Information shown =
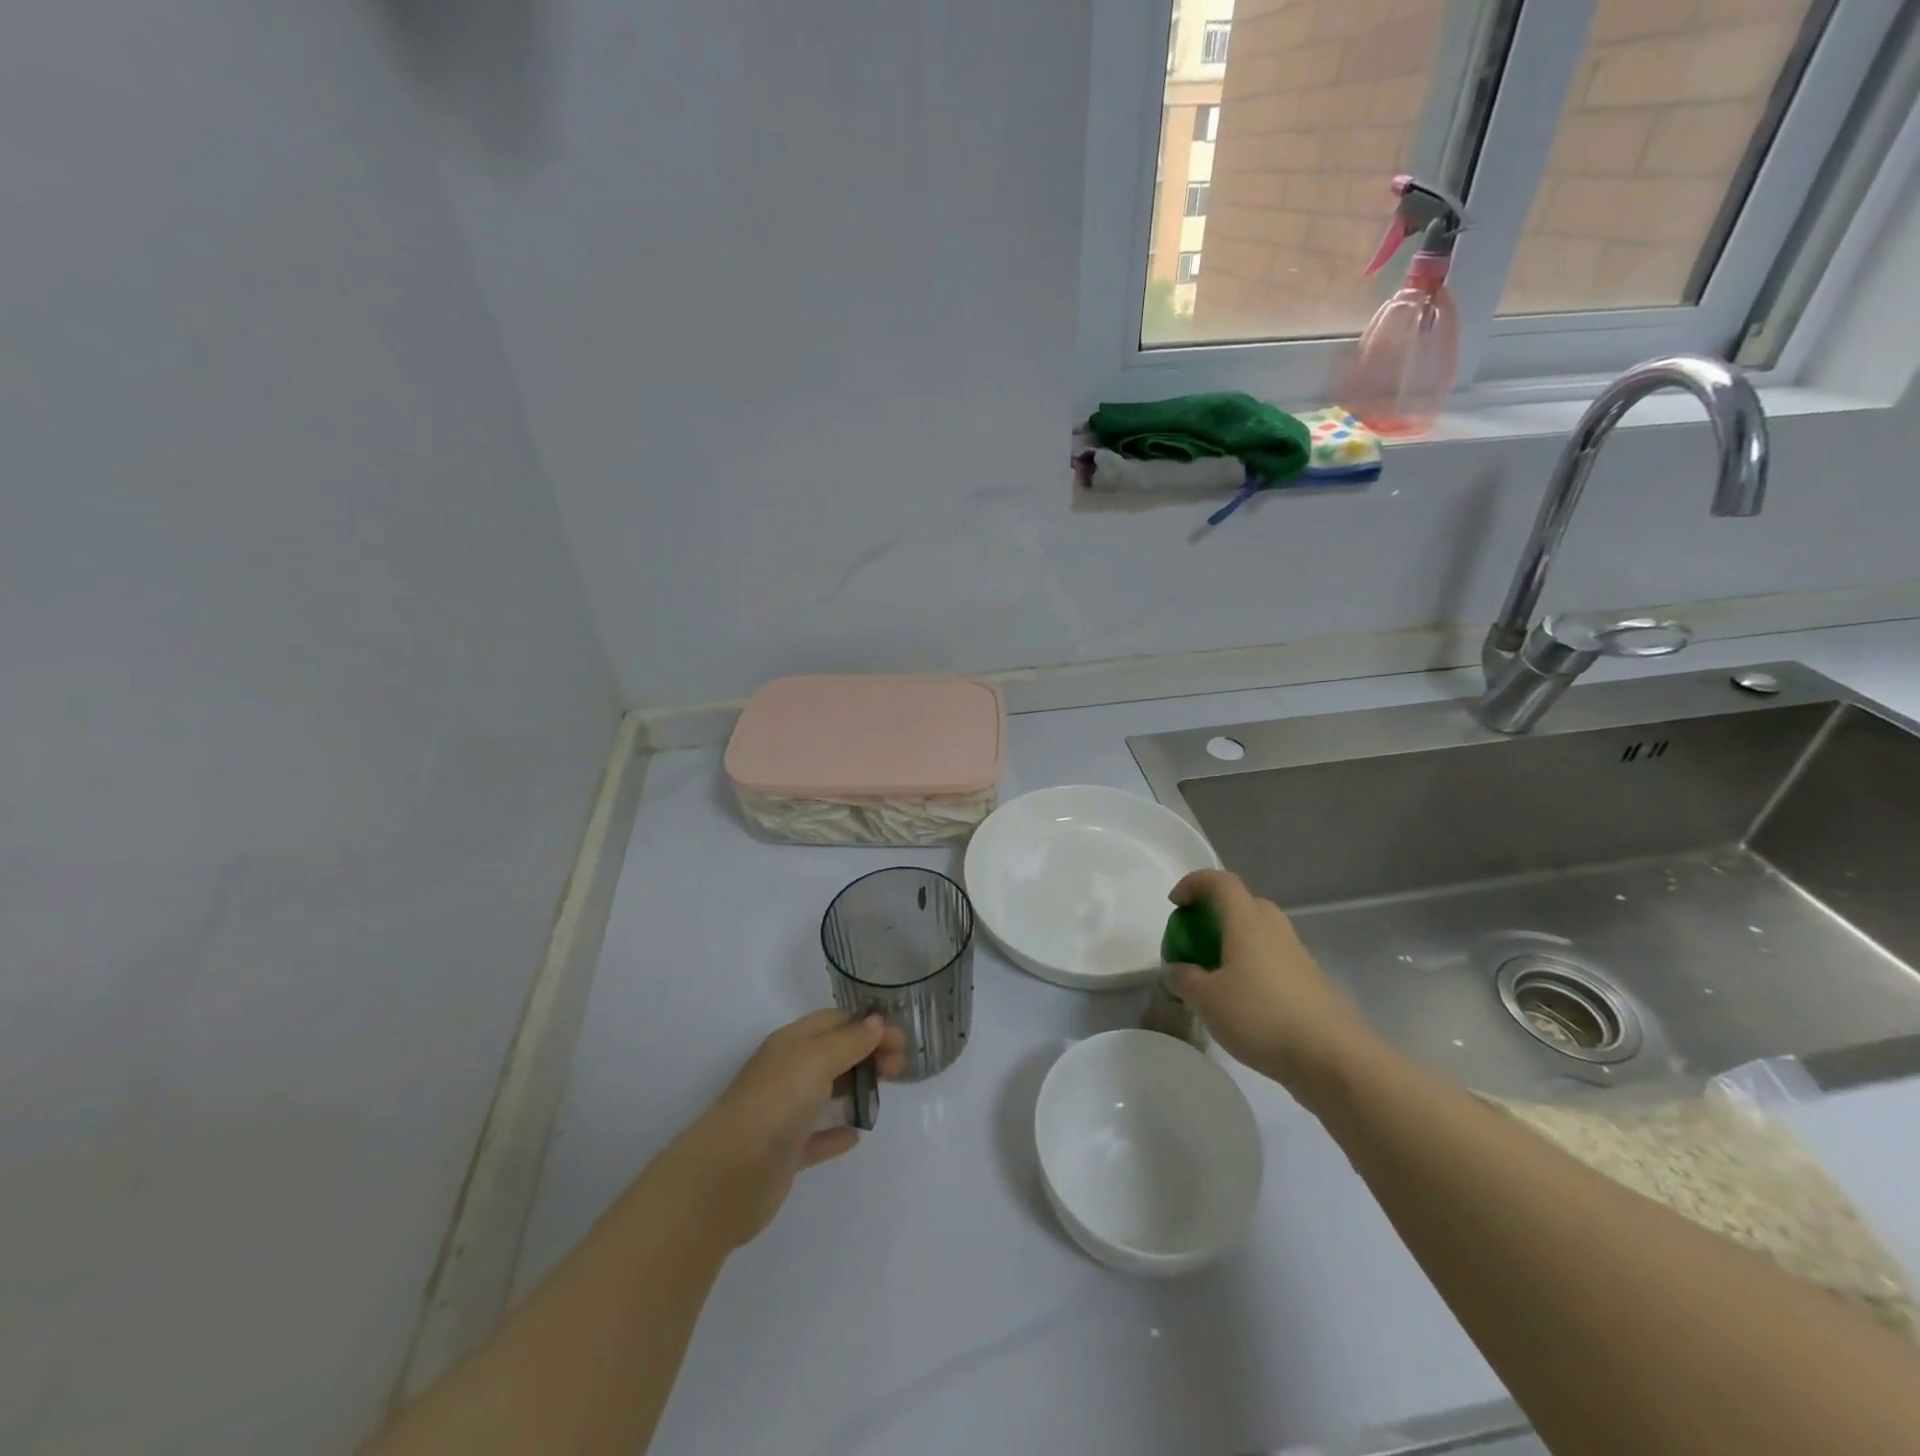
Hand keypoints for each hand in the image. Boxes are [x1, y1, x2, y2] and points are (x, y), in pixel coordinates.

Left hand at [660, 1010, 906, 1247]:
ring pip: (827, 1091)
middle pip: (834, 1053)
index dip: (869, 1025)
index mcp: (791, 1043)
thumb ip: (849, 1041)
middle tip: (900, 1067)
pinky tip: (856, 1135)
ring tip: (886, 1091)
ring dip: (856, 1086)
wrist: (728, 1176)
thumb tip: (876, 1022)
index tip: (901, 1041)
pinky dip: (836, 1132)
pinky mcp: (785, 1153)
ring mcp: (785, 1113)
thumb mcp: (816, 1059)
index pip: (835, 1021)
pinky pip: (817, 1137)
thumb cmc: (775, 1104)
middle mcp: (787, 1073)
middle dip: (868, 1053)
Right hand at [1165, 869, 1374, 1096]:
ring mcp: (1298, 956)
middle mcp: (1275, 930)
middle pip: (1245, 904)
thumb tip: (1177, 969)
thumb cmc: (1261, 1016)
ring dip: (1237, 943)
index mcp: (1247, 922)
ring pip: (1262, 934)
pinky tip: (1244, 1003)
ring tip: (1217, 975)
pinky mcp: (1312, 984)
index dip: (1195, 883)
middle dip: (1217, 914)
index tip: (1176, 904)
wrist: (1333, 1058)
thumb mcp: (1207, 1000)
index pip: (1220, 882)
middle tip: (1198, 938)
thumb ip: (1184, 979)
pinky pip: (1275, 961)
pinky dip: (1254, 969)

Exercise aim = Return each line from the entries above that includes "hand".

Exercise output =
Hand keypoints for each hand in the image. Boxes are [x1, y1, x2, y2] and points are (x, y), in pixel coordinates.
Left hand at [660, 1010, 906, 1247]:
Right hand at [1165, 869, 1374, 1096]:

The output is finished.